Failure analysis capability: Beyond explaining correct decisions, VPS can localize input factors causing errors (such as co-occurrence confusion), which holds practical value for safety-critical scenarios like autonomous driving.

Limitations & Future Work¶

Computational overhead of greedy search: In each search round, every candidate subregion requires a forward pass. Thus, \(m\) subregions require \(O(m^2)\) evaluations, which can be slow for large foundation models.
Reliance on superpixel segmentation quality: Superpixel segmentation quality directly affects the results; if key regions are segmented improperly, correct attribution becomes impossible.
Limited explanation precision for MLLMs: MLLMs (like Florence-2) do not directly output confidence scores, forcing the clue score to rely solely on IoU, which limits explanation accuracy.
Limited task scope: Currently, it is only validated on object detection in static images. Video detection and other vision foundation tasks (e.g., segmentation) have not been explored.
Assumptions in submodularity proof: The theoretical proof of submodularity relies on the assumption that "regions make positive contributions to detection," which may be violated by anomalous inputs.

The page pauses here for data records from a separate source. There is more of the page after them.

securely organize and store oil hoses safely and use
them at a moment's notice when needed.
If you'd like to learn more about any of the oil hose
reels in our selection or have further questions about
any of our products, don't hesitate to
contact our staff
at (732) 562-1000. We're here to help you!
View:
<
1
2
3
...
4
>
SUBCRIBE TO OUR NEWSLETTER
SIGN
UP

vs D-RISE: D-RISE estimates the pixel-level importance via random mask sampling, leading to noisy attribution maps. VPS accurately localizes a small number of key subregions via structured search, improving the Insertion metric by 20-30%.
vs ODAM: ODAM extends gradient-based methods (Grad-CAM) to object detection. In multimodal fusion models, gradient attribution is corrupted and diffused by text features. VPS, as a black-box method, completely circumvents this issue.
vs VX-CODE: VX-CODE also employs greedy search with SHAP but lacks theoretical guarantees of submodular optimization and the design of a collaboration score.

Rating¶

Novelty: ⭐⭐⭐⭐ Introducing submodular optimization to object detection interpretability, with insightful clue + collaboration score design.
Experimental Thoroughness: ⭐⭐⭐⭐⭐ Highly comprehensive with three datasets, two models, correct/failure analyses, and multiple evaluation metrics.
Writing Quality: ⭐⭐⭐⭐ Well-balanced theoretical analysis and experimental validation with clear logic.
Value: ⭐⭐⭐⭐ Provides a universal black-box solution for the interpretability of foundation models, which is highly significant for safety-critical applications.